**EXERCISE:** For the string "трафика", find every matching line in the records and copy it.

**SUPPLIED DATA:**
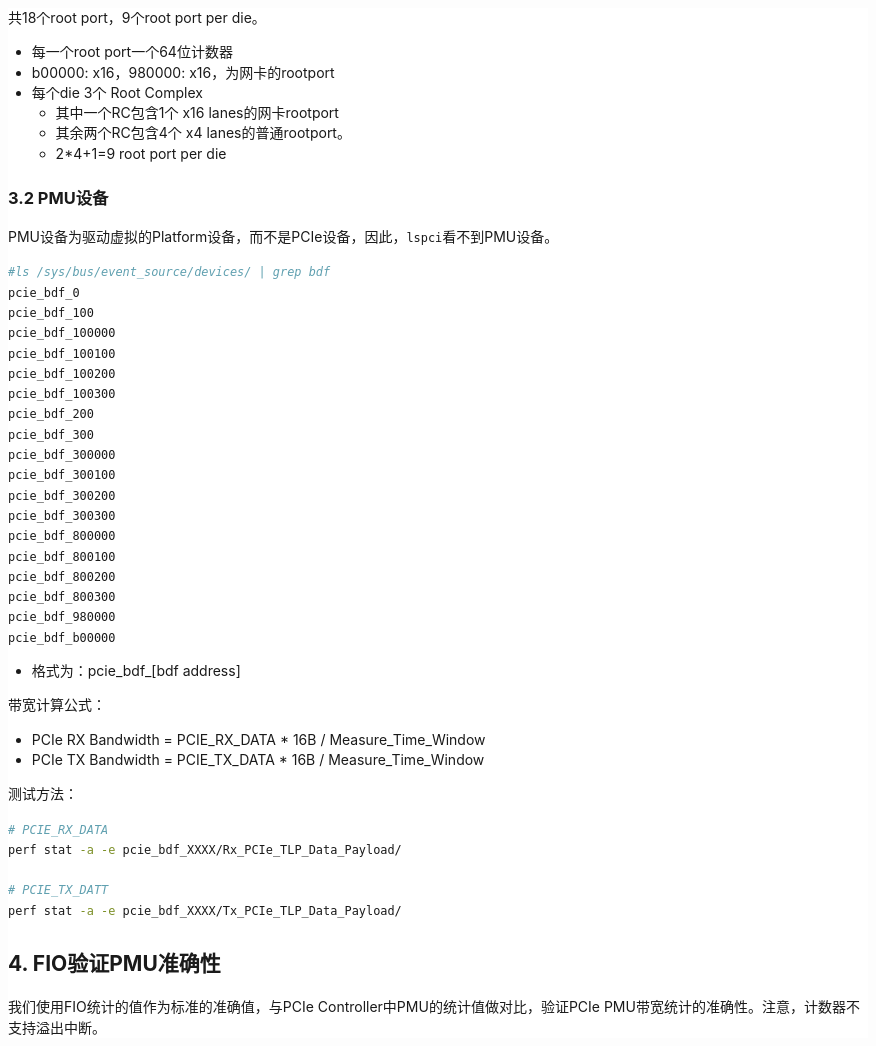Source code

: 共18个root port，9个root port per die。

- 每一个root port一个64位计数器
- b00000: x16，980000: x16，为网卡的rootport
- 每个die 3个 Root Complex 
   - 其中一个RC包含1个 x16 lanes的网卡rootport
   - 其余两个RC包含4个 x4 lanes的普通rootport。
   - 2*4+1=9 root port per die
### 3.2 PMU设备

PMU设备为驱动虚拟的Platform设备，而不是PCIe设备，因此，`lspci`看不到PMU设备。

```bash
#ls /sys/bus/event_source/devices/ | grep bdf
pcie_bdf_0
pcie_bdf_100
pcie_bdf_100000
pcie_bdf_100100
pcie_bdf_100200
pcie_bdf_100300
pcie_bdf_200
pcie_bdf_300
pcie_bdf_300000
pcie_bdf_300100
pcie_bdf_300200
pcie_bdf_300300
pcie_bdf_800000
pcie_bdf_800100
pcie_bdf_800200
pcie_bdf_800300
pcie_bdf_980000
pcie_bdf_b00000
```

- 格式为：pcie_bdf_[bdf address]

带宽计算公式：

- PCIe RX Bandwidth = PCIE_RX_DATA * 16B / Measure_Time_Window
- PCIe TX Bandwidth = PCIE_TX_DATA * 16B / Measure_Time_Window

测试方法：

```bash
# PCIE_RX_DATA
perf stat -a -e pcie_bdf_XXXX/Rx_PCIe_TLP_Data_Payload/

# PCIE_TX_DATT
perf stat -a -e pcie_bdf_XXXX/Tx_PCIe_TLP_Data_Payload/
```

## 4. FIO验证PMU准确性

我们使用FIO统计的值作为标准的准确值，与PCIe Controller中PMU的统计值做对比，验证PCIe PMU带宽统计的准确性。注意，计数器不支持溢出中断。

---

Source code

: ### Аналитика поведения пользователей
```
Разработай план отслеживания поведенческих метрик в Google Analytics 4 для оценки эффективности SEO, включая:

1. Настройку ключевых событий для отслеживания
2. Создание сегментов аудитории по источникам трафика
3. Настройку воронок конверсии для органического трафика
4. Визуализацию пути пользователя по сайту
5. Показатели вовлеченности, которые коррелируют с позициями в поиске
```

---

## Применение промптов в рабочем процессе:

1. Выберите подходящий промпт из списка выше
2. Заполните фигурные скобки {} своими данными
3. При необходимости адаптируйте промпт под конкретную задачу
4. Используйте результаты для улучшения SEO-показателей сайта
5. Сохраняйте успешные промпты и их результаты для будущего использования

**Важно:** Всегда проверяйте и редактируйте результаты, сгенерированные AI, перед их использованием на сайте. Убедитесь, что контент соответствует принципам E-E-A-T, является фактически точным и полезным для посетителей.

**SOLUTION TO THIS TASK:**
2. Создание сегментов аудитории по источникам трафика
3. Настройку воронок конверсии для органического трафика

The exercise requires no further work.